[Saved data entries]
════

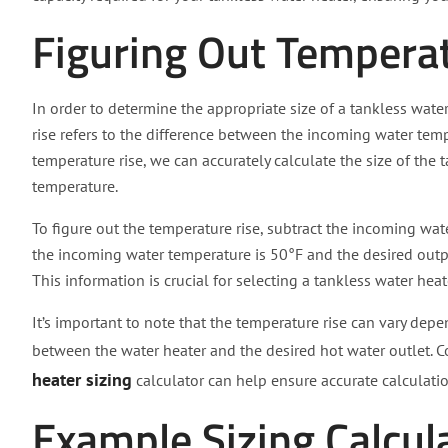
Figuring Out Tempera
In order to determine the appropriate size of a tankless wate
rise refers to the difference between the incoming water te
temperature rise, we can accurately calculate the size of the
temperature.
To figure out the temperature rise, subtract the incoming wat
the incoming water temperature is 50°F and the desired outp
This information is crucial for selecting a tankless water hea
It’s important to note that the temperature rise can vary dep
between the water heater and the desired hot water outlet. 
heater sizing
calculator can help ensure accurate calculatio
Example Sizing Calcul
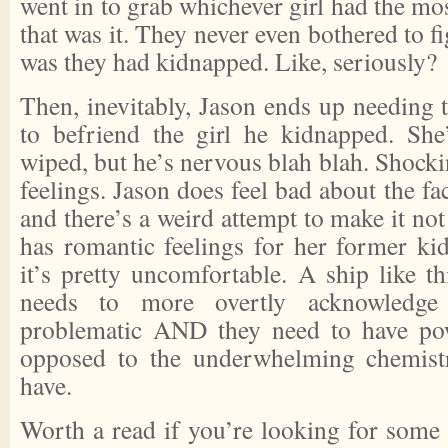
went in to grab whichever girl had the mos
that was it. They never even bothered to fi
was they had kidnapped. Like, seriously?
Then, inevitably, Jason ends up needing 
to befriend the girl he kidnapped. S
wiped, but he’s nervous blah blah. Shocki
feelings. Jason does feel bad about the fac
and there’s a weird attempt to make it not
has romantic feelings for her former ki
it’s pretty uncomfortable. A ship like t
needs to more overtly acknowledge 
problematic AND they need to have pow
opposed to the underwhelming chemist
have.
Worth a read if you’re looking for some 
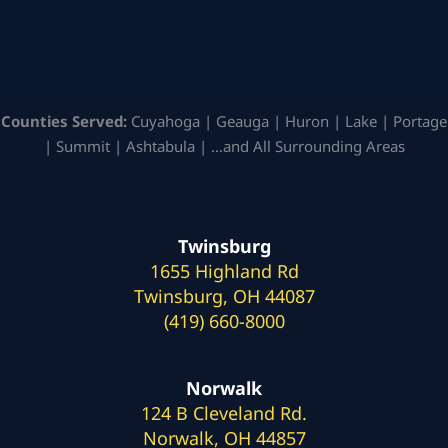
Counties Served:
Cuyahoga | Geauga | Huron | Lake | Portage
| Summit | Ashtabula | …and All Surrounding Areas
Twinsburg
1655 Highland Rd
Twinsburg, OH 44087
(419) 660-8000
Norwalk
124 B Cleveland Rd.
Norwalk, OH 44857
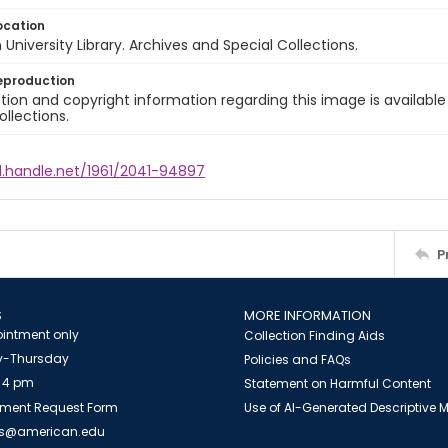
ocation
University Library. Archives and Special Collections.
eproduction
ion and copyright information regarding this image is available
ollections.
l.handle.net/1961/2041-94897
P
S
MORE INFORMATION
intment only
Collection Finding Aids
-Thursday
Policies and FAQs
 4 pm
Statement on Harmful Content
ment Request Form
Use of AI-Generated Descriptive
es@american.edu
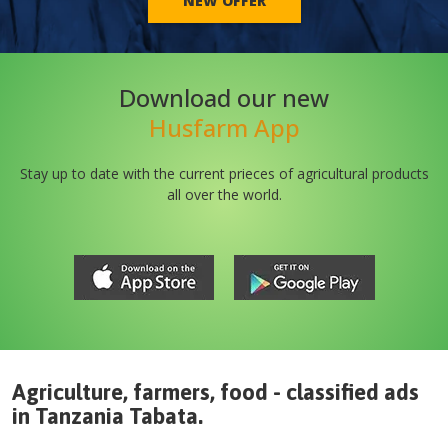
NEW OFFER
Download our new
Husfarm App
Stay up to date with the current prieces of agricultural products
all over the world.
Agriculture, farmers, food - classified ads
in
Tanzania
Tabata
.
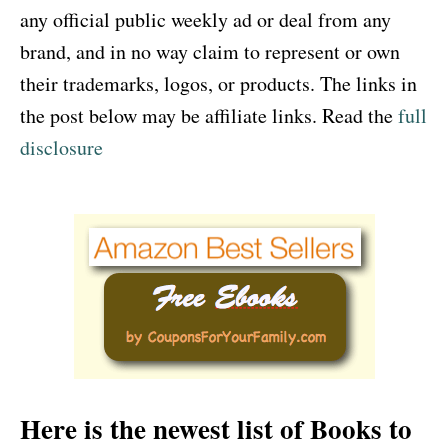
any official public weekly ad or deal from any
brand, and in no way claim to represent or own
their trademarks, logos, or products. The links in
the post below may be affiliate links. Read the
full
disclosure
Here is the newest list of Books to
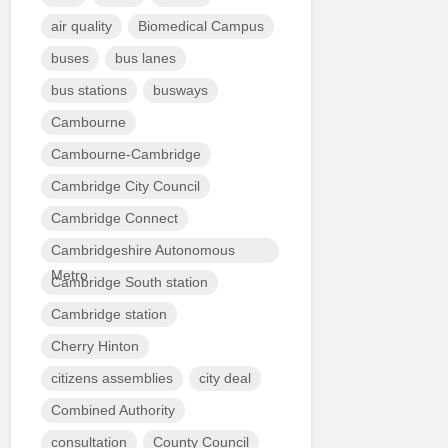
air quality
Biomedical Campus
buses
bus lanes
bus stations
busways
Cambourne
Cambourne-Cambridge
Cambridge City Council
Cambridge Connect
Cambridgeshire Autonomous
Metro
Cambridge South station
Cambridge station
Cherry Hinton
citizens assemblies
city deal
Combined Authority
consultation
County Council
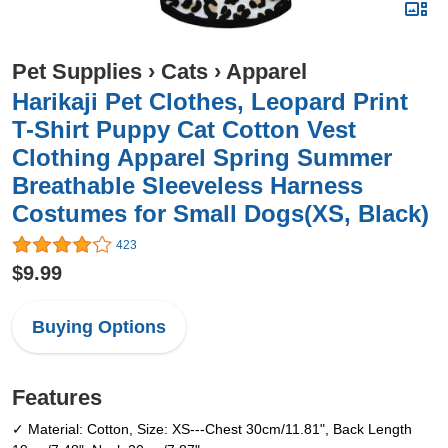
Pet Supplies
›
Cats
›
Apparel
Harikaji Pet Clothes, Leopard Print
T-Shirt Puppy Cat Cotton Vest
Clothing Apparel Spring Summer
Breathable Sleeveless Harness
Costumes for Small Dogs(XS, Black)
423
$9.99
Buying Options
Features
✓ Material: Cotton, Size: XS---Chest 30cm/11.81", Back Length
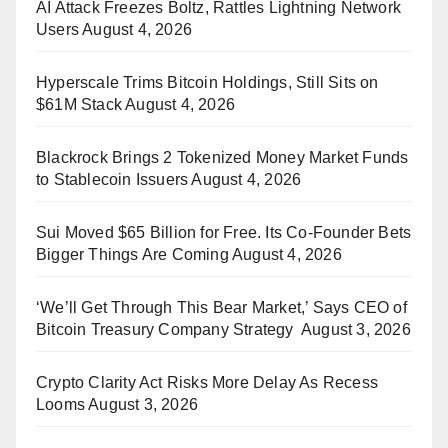
AI Attack Freezes Boltz, Rattles Lightning Network
Users
August 4, 2026
Hyperscale Trims Bitcoin Holdings, Still Sits on
$61M Stack
August 4, 2026
Blackrock Brings 2 Tokenized Money Market Funds
to Stablecoin Issuers
August 4, 2026
Sui Moved $65 Billion for Free. Its Co-Founder Bets
Bigger Things Are Coming
August 4, 2026
‘We’ll Get Through This Bear Market,’ Says CEO of
Bitcoin Treasury Company Strategy
August 3, 2026
Crypto Clarity Act Risks More Delay As Recess
Looms
August 3, 2026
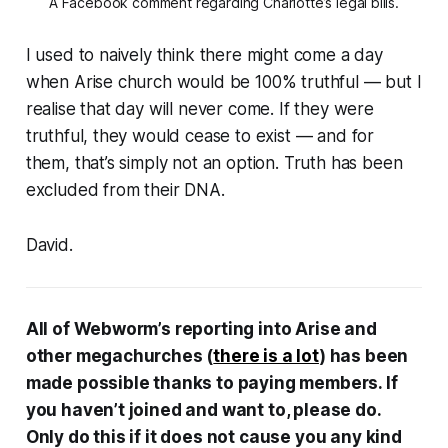
A Facebook comment regarding Charlotte’s legal bills.
I used to naively think there might come a day
when Arise church would be 100% truthful — but I
realise that day will never come. If they were
truthful, they would cease to exist — and for
them, that’s simply not an option. Truth has been
excluded from their DNA.
David.
All of Webworm’s reporting into Arise and
other megachurches (
there is a lot
) has been
made possible thanks to paying members. If
you haven’t joined and want to, please do.
Only do this if it does not cause you any kind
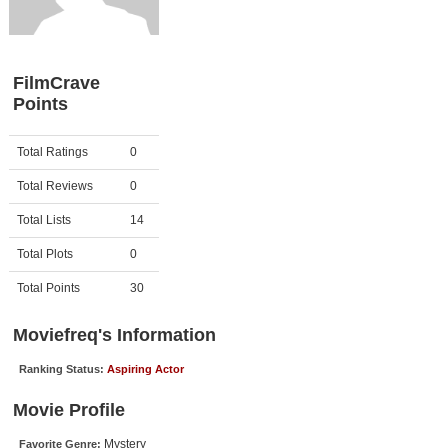
Member Movie Lists
Movie Talk
FilmCrave
Points
New Movies
Movies Coming Soon
Activity
Points
Total Ratings
0
In Theater
Total Reviews
0
New DVD Releases
Total Lists
14
Total Plots
0
New DVD Releases
Coming to DVD
Total Points
30
New Blu-ray Releases
Moviefreq's Information
Coming to Blu-ray
Ranking Status:
Aspiring Actor
Meet Members
Movie Profile
Active Members
Mystery
Favorite Genre:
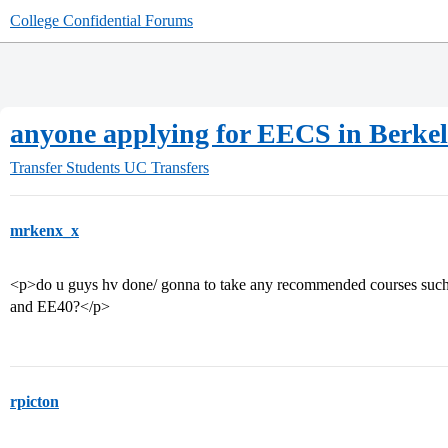
College Confidential Forums
anyone applying for EECS in Berke
Transfer Students
UC Transfers
mrkenx_x
<p>do u guys hv done/ gonna to take any recommended courses such 
and EE40?</p>
rpicton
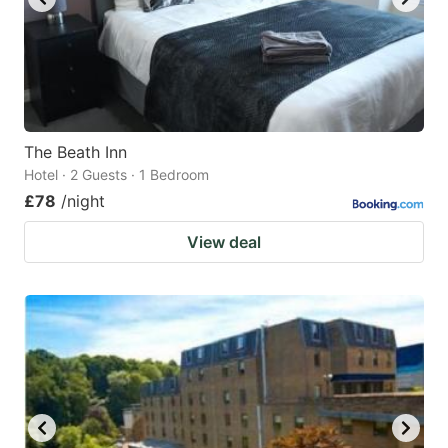
The Beath Inn
Hotel · 2 Guests · 1 Bedroom
£78
/night
View deal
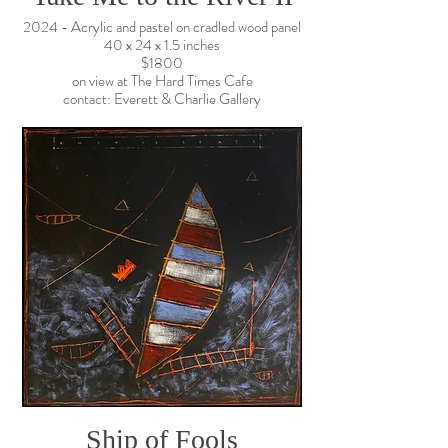
2024 - Acrylic and pastel on cradled wood panel
40 x 24 x 1.5 inches
$1800
on view at The Hard Times Cafe
contact: Everett & Charlie Gallery
Ship of Fools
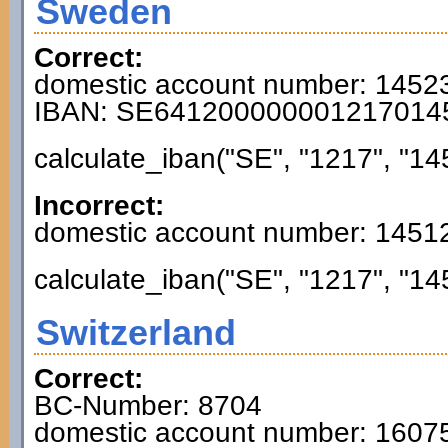
Sweden
Correct:
domestic account number: 1452
IBAN: SE641200000001217014
calculate_iban("SE", "1217", "14
Incorrect:
domestic account number: 1451
calculate_iban("SE", "1217", "14
Switzerland
Correct:
BC-Number: 8704
domestic account number: 160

════

== JOB ==
Could you copy the lines of the records, without any changes, from the line with "A Facebook comment" to the line with "Ship of Fools", including both of those lines? Leave the pictures out of your answer.

== ANSWER BOX ==
A Facebook comment regarding Charlotte’s legal bills.
I used to naively think there might come a day
when Arise church would be 100% truthful — but I
realise that day will never come. If they were
truthful, they would cease to exist — and for
them, that’s simply not an option. Truth has been
excluded from their DNA.
David.
All of Webworm’s reporting into Arise and
other megachurches (
there is a lot
) has been
made possible thanks to paying members. If
you haven’t joined and want to, please do.
Only do this if it does not cause you any kind
Member Movie Lists
Movie Talk
FilmCrave
Points
New Movies
Movies Coming Soon
Activity
Points
Total Ratings
0
In Theater
Total Reviews
0
New DVD Releases
Total Lists
14
Total Plots
0
New DVD Releases
Coming to DVD
Total Points
30
New Blu-ray Releases
Moviefreq's Information
Coming to Blu-ray
Ranking Status:
Aspiring Actor
Meet Members
Movie Profile
Active Members
Mystery
Favorite Genre:
College Confidential Forums
anyone applying for EECS in Berke
Transfer Students
UC Transfers
mrkenx_x
<p>do u guys hv done/ gonna to take any recommended courses such 
and EE40?</p>
rpicton
The Beath Inn
Hotel · 2 Guests · 1 Bedroom
£78
/night
View deal
2024 - Acrylic and pastel on cradled wood panel
40 x 24 x 1.5 inches
$1800
on view at The Hard Times Cafe
contact: Everett & Charlie Gallery
Ship of Fools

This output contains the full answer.